Would it be faster to replace a tight set of glPushMatrix/glPopMatrix by just restoring the earlier matrix by loading it with glLoadMatrix?
I suppose that this is somewhat driver related, but I thought I'd ask your opinion...
Would it be faster to replace a tight set of glPushMatrix/glPopMatrix by just restoring the earlier matrix by loading it with glLoadMatrix?
You have to check that yourself, but pushing poping is very fast, loading is not quite the same procedure, Loading is something like glTrans/Rot.

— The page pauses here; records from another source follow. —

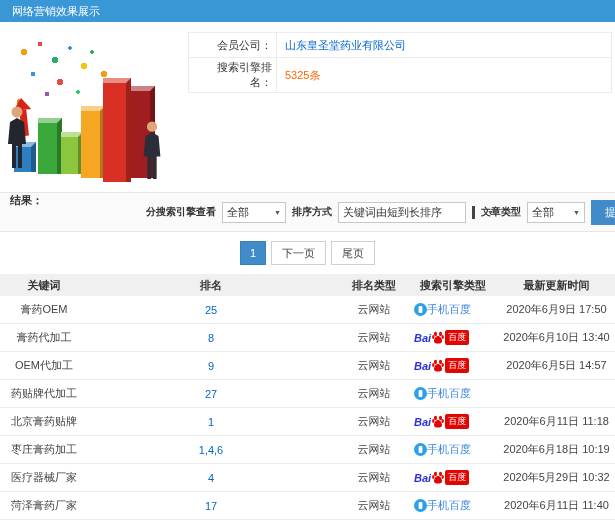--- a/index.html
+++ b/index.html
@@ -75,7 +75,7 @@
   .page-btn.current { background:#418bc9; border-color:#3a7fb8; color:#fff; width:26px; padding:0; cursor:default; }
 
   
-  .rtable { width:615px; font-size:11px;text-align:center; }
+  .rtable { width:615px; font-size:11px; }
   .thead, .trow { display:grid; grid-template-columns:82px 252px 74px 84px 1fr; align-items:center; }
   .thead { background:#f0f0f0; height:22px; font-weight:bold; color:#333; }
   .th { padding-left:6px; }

Yeah, I'll run some tests on my own, I just hoped that anyone could give me a quick insight before I knack up a test bed in vain.
Thanks, Madman!![]()
Push/Pop is done directly in hardware with a hardware matrix stack (just make sure that you do not overflow it). Load is done from system memory over the AGP bus => NOT at all as fast (I even think the GL spec sais "use glLoadIdentity() instead of glLoadMatrix( my_identity_matrix ) since the latter may be slower", or something similar, which may give you a clue.
That's exactly what I wanted to hear, thanks, Marcus!![]()
Marcus,
Are you sure the push and pop are in a hardware stack? I don't have any benchmarking data that would indicate that it's done in hardware. Seems to be a thing done in the driver, as far as I can tell.

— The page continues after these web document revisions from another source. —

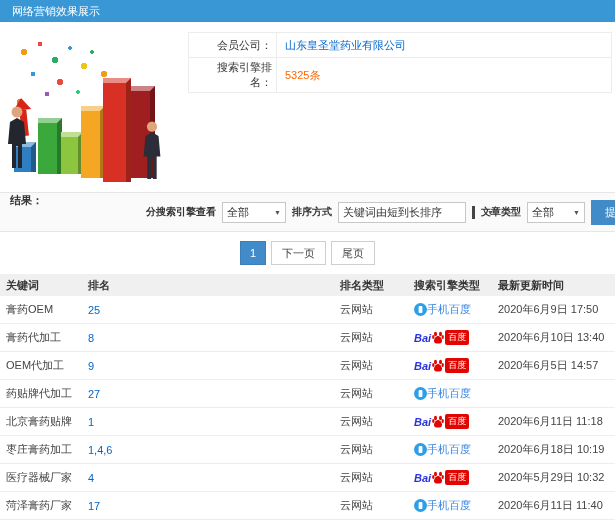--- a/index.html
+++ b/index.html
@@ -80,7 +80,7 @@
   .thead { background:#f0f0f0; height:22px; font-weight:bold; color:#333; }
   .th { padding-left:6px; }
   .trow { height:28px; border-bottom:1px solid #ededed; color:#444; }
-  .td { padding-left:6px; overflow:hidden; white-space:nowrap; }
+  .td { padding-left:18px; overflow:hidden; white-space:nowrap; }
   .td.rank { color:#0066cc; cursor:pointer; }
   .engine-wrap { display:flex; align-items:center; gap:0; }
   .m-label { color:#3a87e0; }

What hardware are you thinking about?
"If you can't afford to do something right,
you'd better make sure you can afford to do it wrong!"
jwatte,
I don't have any hard proofs. I think I have read it in (at least) one place before, but I may be wrong. It just seems odd to me to limit the matrix strack depth unless it's implemented in hardware. Also, it makes perfect sense to do it in hardware, since it really only requires a quite small memory buffer to implement it - and push/pops can be quite frequent in cetrain applications. You probably need a mirrored software stack too, in otder to do fast glGet:s (without having to stall the pipe or go over the bus).
Anyway, that's my 2 cents. I haven't designed any GL hardware/drivers myself.
It would make sense for a TnL card to use a hardware based stack.
On the other hand the driver has issue a command over the AGP bus anyway.
Assuming such a command would be 32bit it could be send in one AGP cycle. If you attach the matrix to the command (in case the stack is software based) you would have to transfer 32Bit + (16 * 32Bit) = 68Bytes or 17 AGP cycles for every push or pop.
So we are speaking of a difference of 3.76e-9 seconds vs. 6.39e-8 seconds at AGP4x.
Of course I dont know "how its done" thats only what my math tells me.
[This message has been edited by HS (edited 04-20-2003).]
For the decision between glPush/PopMatrix and glLoadMatrix, it doesn't really matter if Push/Pop is implemented in hardware. I would use glPush/Pop because it COULD be implemented in hardware and save bandwith, but glLoadMatrix will transphere the matrix for sure.
I am pretty sure that even on T&L cards the matrix stack is done by the driver in software, but who knows when the first card that can do matrix manipulation in hardware?
This topic is very similar to the discussion about doing T&L yourself vs. letting OpenGL doing it, knowing that with both methods end up using CPU power. Now, a few years later, it is obvious which method to prefer, because we have hardware T&L cards.
The point is, if OpenGL can do something for you, DON'T try to implement it in software, because the worst case is that the driver does it equally fast/slow, but it could be that it is faster.
Exactly my opinion (it goes for many other things than OpenGL too, but OpenGL is a very good example of this philosophy).Originally posted by Overmind:
The point is, if OpenGL can do something for you, DON'T try to implement it in software, because the worst case is that the driver does it equally fast/slow, but it could be that it is faster.
There is usually very little point in trying to optimize something in software that can be done by drivers/APIs. If something is done in software in the drivers, chanses are very good that the driver writers are very competent and likely to do a better job than yourself anyway. Even IF you can do a better job, that marginal performance gain is usually wiped out in 6 months or so due to improved drivers, better hardware, new PC configurations etc. etc.
...and if people ask more from the drivers, HW vendors will be forced to do better drivers.